The roll-out of the Tesla Model 3 has been one of the most successful and popular in history. Since Tesla Motors first handed over a few cars at the end of July, over 450,000 buyers have reserved one for delivery in 2018.
So what gives this electric vehicle mass appeal? With prices starting at US$35,000, it is the first fully electric car designed for affordability that also offers a premium reputation for design and safety. Its Panasonic battery allows it to travel up to 310 miles and reach a top speed of 140 mph, so it comfortably meets the needs of most drivers.

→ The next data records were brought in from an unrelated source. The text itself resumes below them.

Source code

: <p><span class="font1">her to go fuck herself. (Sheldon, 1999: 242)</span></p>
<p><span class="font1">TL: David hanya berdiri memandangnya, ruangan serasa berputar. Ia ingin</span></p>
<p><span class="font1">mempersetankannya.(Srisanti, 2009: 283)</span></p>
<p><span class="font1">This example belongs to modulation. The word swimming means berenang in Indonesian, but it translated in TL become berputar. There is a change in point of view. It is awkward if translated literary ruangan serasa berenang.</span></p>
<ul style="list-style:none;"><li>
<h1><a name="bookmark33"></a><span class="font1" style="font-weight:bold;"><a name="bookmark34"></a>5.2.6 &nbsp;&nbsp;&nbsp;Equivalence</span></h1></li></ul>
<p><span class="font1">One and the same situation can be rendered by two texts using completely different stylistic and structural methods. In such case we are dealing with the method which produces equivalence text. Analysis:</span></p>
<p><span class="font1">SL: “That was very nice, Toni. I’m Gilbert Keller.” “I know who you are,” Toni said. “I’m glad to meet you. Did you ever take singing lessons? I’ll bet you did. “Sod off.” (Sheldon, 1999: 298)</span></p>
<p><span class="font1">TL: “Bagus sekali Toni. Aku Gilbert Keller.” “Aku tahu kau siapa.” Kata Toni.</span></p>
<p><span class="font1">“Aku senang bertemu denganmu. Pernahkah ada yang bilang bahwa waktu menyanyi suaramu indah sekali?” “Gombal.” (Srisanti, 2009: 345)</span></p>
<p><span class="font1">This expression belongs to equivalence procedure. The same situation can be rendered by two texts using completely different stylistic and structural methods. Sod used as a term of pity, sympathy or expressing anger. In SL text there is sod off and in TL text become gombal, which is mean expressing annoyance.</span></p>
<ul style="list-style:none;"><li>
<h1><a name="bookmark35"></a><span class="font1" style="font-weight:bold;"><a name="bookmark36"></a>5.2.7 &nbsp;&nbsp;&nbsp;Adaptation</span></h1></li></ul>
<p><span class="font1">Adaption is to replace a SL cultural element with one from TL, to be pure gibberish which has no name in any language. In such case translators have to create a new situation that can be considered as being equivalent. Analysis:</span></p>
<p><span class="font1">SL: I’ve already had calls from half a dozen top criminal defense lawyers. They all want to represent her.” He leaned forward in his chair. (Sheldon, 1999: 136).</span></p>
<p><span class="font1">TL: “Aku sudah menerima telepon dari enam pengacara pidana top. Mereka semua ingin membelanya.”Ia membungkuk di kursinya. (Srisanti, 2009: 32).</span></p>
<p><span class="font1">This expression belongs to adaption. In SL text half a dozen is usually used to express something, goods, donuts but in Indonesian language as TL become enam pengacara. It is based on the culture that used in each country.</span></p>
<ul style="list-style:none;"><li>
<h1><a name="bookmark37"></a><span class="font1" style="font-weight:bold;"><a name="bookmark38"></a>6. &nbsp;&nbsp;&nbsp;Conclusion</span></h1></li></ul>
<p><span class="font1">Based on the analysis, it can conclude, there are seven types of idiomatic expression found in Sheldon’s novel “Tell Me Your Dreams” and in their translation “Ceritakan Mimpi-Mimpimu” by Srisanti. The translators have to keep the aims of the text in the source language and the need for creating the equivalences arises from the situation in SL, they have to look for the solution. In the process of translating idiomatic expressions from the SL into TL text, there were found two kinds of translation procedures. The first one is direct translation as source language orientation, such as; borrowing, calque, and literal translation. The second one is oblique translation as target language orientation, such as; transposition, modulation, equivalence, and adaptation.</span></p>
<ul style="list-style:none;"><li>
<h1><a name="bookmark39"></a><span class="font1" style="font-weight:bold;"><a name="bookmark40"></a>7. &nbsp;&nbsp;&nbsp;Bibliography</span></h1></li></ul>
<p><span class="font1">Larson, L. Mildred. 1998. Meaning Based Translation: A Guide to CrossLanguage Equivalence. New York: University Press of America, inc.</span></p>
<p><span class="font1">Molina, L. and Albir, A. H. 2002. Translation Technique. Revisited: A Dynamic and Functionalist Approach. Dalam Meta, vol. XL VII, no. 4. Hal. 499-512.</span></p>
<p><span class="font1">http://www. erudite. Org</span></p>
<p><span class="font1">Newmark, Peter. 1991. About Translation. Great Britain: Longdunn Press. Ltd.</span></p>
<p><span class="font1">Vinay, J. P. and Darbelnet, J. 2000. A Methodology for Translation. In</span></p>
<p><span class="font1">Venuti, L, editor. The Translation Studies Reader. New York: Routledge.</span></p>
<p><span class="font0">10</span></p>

Potential buyers have faith not just in the vehicle itself, but that Tesla Motors and its charismatic CEO, Elon Musk, will ensure that the infrastructure is there to support their use. Tesla has addressed the primary concern of most first-time EV buyers: getting stuck with a dead battery and no charging station. The company is developing a network of Superchargers beyond the home, including its Destination Charging push to install chargers at commercial properties.
The Model 3 shows how success in a new, sustainable market depends on systemic thinking – providing the supporting infrastructure for the EV, and creating a mobility service, rather than just selling a car. Hopefully other businesses, seeking to transform their own markets, will understand and take on the challenge of thinking beyond their industry and form pre-competitive partnerships.

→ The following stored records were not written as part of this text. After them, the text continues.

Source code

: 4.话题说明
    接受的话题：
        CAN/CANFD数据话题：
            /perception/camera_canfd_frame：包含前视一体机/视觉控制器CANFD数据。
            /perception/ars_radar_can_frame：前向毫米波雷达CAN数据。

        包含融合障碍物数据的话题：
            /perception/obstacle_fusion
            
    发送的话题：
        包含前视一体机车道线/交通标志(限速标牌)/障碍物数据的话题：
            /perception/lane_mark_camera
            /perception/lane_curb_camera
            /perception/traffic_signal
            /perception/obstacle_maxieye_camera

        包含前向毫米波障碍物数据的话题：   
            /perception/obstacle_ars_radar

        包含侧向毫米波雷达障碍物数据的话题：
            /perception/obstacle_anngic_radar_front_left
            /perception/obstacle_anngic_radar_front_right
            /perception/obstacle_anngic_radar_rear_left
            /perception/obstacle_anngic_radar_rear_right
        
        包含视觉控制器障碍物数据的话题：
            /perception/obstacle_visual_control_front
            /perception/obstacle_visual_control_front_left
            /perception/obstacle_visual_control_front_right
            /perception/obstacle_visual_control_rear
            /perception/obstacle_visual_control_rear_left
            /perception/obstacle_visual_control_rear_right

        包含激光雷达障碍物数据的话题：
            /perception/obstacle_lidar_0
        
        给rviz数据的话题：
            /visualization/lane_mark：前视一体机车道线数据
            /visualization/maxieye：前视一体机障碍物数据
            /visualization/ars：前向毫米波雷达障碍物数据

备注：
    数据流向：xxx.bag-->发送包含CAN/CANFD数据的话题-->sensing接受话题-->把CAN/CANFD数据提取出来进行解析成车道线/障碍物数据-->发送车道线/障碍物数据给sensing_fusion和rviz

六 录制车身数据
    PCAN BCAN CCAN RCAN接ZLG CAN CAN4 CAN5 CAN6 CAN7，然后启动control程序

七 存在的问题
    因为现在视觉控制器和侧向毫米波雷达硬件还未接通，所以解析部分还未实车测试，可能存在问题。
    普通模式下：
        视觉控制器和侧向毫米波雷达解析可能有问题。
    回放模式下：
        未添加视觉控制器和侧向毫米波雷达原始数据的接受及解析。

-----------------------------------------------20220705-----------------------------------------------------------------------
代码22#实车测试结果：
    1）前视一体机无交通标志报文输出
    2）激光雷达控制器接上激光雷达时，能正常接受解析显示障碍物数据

The Model 3’s popularity has accelerated our transition to a clean energy future by pulling the market with a bold and unprecedented move. Others in the automotive industry are hustling to develop and release their own 'everyman’s EV', and create a competing network of charging stations - or find out how to join Tesla’s.
Tesla’s mobility services are not developed and launched exclusively in the United States. The company is active throughout the Asia-Pacific region, with networks of stores, stations and chargers in China, Japan, Australia and New Zealand, among others, as well as in Europe and parts of the Middle East. This means its power to accelerate the energy transition is on a global scale.